Tuesday, August 21, 2012

Yeasted Rugelach


Last week I looked for a challenge in the kitchen.  Sometimes it's the easiest place for me to conquer fears of the unknown. Unlike the rest of my life, especially as a mother- where every day can feel unchartered. Parenting, in my world, is an all consuming venture and sometimes my confidence wanes. I'm doing my best, but still feel like I'm winging it.  It's hard to relax and not think that I must certainly be messing up, falling short, or maybe even overdoing it.


I thumbed through Ruth's Box, looking for a project for distraction.  Something I could immerse myself in while Roman was preoccupied with his cars and trucks one morning.  I seized the moment purely for my own enjoyment. Ruth's box contained three rugelach recipes, the "little twist" cookies of Jewish Ashkenazic origin.  One called for a cream cheese dough, the other, sour cream.  The third intrigued me the most-- a neatly typed version of Libby Hillman's Yeasted Rugelach recipe from her 1963 cookbook Lessons in Gourmet Cooking.  By the way Ruth had loosely copied down her recipe, I could tell she was no new-comer to baking rugelach.  I pictured her rolling these effortlessly.  At first I was a little intimidated.  I wanted someone to show me, someone to work along side.  Kind of how I feel in parenting sometimes.  But I devised my own plan.

**REQUIRED ACTIONS**:
1. Answer these about the rugelach post, one line each:
(a) What was Roman preoccupied with that morning?
(b) How many rugelach recipes did Ruth's box contain?
(c) In what year was Lessons in Gourmet Cooking published?
2. Repeat the rugelach post word for word from "Last week I" to "even overdoing it.".
3. Which people does the rugelach post name?

**EXCERPTED RECORDS**:

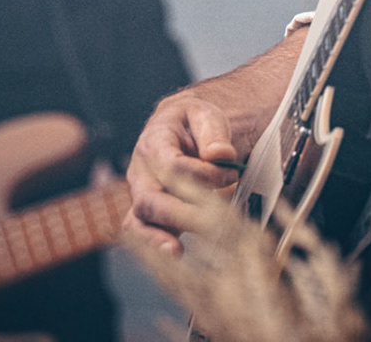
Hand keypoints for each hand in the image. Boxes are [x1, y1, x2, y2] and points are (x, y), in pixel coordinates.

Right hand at [125, 91, 245, 253]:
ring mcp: (143, 194)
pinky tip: (174, 255)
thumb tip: (220, 155)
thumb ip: (213, 132)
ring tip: (176, 251)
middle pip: (150, 199)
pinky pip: (142, 231)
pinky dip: (154, 245)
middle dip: (180, 214)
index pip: (174, 167)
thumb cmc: (193, 123)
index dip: (204, 175)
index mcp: (154, 143)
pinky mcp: (150, 213)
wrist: (180, 129)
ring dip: (158, 237)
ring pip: (139, 220)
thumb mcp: (205, 115)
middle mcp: (141, 172)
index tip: (232, 175)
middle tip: (214, 223)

**PROBLEM SOLUTIONS**:
1.
(a) His cars and trucks.
(b) Three.
(c) 1963.

2.
Last week I looked for a challenge in the kitchen.  Sometimes it's the easiest place for me to conquer fears of the unknown. Unlike the rest of my life, especially as a mother- where every day can feel unchartered. Parenting, in my world, is an all consuming venture and sometimes my confidence wanes. I'm doing my best, but still feel like I'm winging it.  It's hard to relax and not think that I must certainly be messing up, falling short, or maybe even overdoing it.

3. Ruth, Roman, Libby Hillman